Die Rückkehr des Atlantischen Lachs in den Rhein
Die Rückkehr des Atlantischen Lachs an den Rhein

Der Atlantische Lachs ist wieder in vielen Nebenflüssen des Rheins nachweisbar; Jungfische und natürliche Laichaktivitäten zeigen, dass die Rückkehr mehr ist als ein kurzes Aufglimmen. Jahrzehntelang galt der Lachs in weiten Bereichen als verschwunden. Saubere Strömungen, wieder zusammenhängende Wanderwege und gezielte Besatzprogramme änderten das Bild.
Angler merken den Unterschied an der Kraft der Fische. Ein Lachs setzt anders an als ein Hecht; er läuft schnell stromab, springt häufiger, trägt die Salzwassertönung in den Flanken.
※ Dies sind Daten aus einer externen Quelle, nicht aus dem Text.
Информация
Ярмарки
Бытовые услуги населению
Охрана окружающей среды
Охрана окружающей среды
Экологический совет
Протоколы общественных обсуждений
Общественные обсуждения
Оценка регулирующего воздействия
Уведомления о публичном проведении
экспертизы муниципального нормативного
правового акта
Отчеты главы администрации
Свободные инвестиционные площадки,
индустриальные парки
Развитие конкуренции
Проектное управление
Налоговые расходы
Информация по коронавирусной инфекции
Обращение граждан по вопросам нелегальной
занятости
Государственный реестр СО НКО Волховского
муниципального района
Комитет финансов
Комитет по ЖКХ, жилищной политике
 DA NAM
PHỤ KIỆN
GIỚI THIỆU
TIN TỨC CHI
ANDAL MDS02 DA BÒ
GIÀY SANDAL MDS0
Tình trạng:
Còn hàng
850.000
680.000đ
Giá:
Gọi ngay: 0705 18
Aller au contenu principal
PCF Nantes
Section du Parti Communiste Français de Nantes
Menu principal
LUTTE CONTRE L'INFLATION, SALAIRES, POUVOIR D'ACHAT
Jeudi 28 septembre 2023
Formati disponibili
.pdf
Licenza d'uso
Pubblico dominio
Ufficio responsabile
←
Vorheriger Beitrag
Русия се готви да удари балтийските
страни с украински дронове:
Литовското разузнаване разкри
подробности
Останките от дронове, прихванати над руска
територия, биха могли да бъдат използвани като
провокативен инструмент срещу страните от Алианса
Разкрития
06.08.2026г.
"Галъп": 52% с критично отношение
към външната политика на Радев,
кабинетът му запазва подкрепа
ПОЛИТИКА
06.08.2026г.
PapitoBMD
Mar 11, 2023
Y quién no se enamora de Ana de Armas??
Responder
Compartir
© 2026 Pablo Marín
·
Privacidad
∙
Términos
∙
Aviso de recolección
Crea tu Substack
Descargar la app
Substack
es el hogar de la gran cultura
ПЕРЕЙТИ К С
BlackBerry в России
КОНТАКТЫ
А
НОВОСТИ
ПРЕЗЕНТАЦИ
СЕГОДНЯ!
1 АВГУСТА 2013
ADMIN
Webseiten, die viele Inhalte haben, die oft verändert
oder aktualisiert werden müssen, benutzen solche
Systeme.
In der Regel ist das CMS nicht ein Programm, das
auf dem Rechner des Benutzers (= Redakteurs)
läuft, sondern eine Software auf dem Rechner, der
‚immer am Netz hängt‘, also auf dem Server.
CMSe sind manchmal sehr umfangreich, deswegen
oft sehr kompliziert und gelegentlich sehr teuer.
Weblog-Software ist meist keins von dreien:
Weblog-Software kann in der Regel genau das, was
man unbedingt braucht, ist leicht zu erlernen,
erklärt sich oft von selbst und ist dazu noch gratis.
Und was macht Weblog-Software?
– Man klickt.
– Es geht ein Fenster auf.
Für die Begegnung braucht es robuste Geräte: eine kräftige Rute, vernünftige Schnur und das Wissen um Flussdynamik.
Was die Rückkehr bedeutet
Lachse sind Indikatoren. Wo sie laichen und aufwachsen, stimmt die Gewässerqualität. Ihre Anwesenheit verändert Flussökosysteme: Nährstoffeinträge aus Meeraufenthalten, neue Fressbeziehungen, veränderte Räuber-Beute-Dynamiken. Das ist ein sichtbares Zeichen gesunder Flüsse.
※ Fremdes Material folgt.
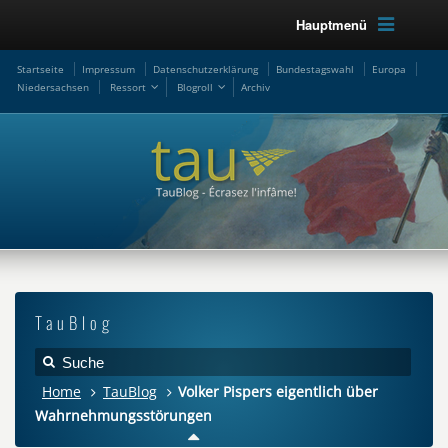
Hauptmenü
Startseite
Impressum
Datenschutzerklärung
Bundestagswahl
Europa
Niedersachsen
Ressort
Blogroll
Archiv
TauBlog
Home
TauBlog
Volker Pispers eigentlich über
Wahrnehmungsstörungen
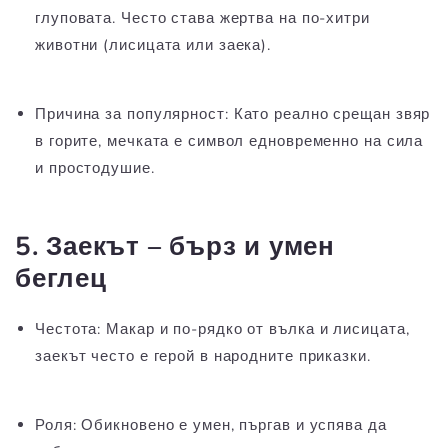
глуповата. Често става жертва на по-хитри
животни (лисицата или заека).
Причина за популярност:
Като реално срещан звяр
в горите, мечката е символ едновременно на сила
и простодушие.
5. Заекът – бърз и умен
беглец
Честота:
Макар и по-рядко от вълка и лисицата,
заекът често е герой в народните приказки.
Роля:
Обикновено е умен, пъргав и успява да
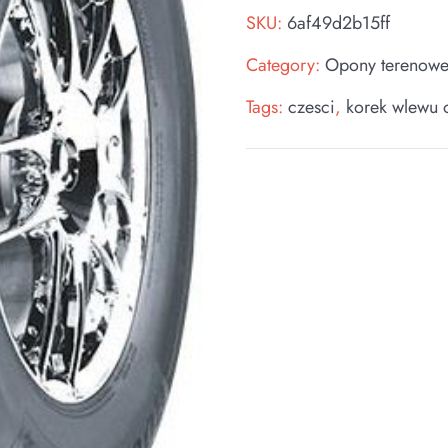
SKU:
6af49d2b15ff
Category:
Opony terenow
Tags:
czesci
,
korek wlewu 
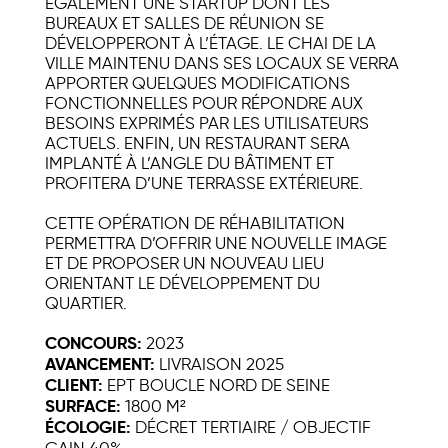
ÉGALEMENT UNE STARTUP DONT LES
BUREAUX ET SALLES DE RÉUNION SE
DÉVELOPPERONT À L’ÉTAGE. LE CHAI DE LA
VILLE MAINTENU DANS SES LOCAUX SE VERRA
APPORTER QUELQUES MODIFICATIONS
FONCTIONNELLES POUR RÉPONDRE AUX
BESOINS EXPRIMÉS PAR LES UTILISATEURS
ACTUELS. ENFIN, UN RESTAURANT SERA
IMPLANTÉ À L’ANGLE DU BÂTIMENT ET
PROFITERA D’UNE TERRASSE EXTÉRIEURE.
CETTE OPÉRATION DE RÉHABILITATION
PERMETTRA D’OFFRIR UNE NOUVELLE IMAGE
ET DE PROPOSER UN NOUVEAU LIEU
ORIENTANT LE DÉVELOPPEMENT DU
QUARTIER.
CONCOURS:
2023
AVANCEMENT:
LIVRAISON 2025
CLIENT:
EPT BOUCLE NORD DE SEINE
SURFACE:
1800 M²
ÉCOLOGIE:
DÉCRET TERTIAIRE / OBJECTIF
GAIN 40%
Praktisch verändern sich die Jahreszeiten für die Fischerei. Wandernde Lachsbestände bringen Plätze zum Leben, an denen zuvor nur Brassen und Barben rechneten. Viele Angler ziehen deshalb Wathose an, um Flachwasserbereiche sicher zu begehen und die räumlichen Wechsel der Fische zu lesen.
Die Rückkehr ist kein schneller Triumph, sondern ein langsamer Prozess mit sichtbaren Erfolgen: junge Lachse in Kiesbetten, vereinzelte Fänge, und das wiederkehrende Geräusch von Wasser, das über Laichplätze streicht.